Data to examine →
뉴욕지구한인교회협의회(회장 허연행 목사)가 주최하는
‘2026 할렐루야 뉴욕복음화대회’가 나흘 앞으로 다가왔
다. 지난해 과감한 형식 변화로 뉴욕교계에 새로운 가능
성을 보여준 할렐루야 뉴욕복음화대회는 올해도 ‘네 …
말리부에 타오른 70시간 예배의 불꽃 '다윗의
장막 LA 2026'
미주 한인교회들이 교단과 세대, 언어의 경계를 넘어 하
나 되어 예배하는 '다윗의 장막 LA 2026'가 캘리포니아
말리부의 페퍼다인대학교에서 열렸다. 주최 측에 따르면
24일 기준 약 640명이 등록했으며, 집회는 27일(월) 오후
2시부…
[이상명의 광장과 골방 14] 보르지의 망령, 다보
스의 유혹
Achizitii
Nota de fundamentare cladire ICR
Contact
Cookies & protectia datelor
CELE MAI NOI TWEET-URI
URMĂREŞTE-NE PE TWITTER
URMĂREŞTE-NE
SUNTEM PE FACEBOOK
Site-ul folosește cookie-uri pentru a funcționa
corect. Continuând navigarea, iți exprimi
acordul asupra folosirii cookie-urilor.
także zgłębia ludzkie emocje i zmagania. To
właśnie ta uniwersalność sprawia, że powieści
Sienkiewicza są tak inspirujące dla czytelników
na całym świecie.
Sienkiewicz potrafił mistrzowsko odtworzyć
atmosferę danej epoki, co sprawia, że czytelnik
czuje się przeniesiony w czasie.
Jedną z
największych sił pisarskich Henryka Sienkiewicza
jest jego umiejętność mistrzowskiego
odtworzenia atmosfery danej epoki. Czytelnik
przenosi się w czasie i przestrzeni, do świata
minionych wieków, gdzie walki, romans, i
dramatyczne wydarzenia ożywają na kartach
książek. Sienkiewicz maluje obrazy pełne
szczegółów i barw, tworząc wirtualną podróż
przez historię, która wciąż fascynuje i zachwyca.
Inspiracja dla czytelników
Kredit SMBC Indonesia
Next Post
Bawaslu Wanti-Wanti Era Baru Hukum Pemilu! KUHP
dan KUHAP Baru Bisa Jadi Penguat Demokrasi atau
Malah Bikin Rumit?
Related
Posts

What to produce → Scan the entries for the string "할렐루야" and report only how many lines contain it.

Result → 2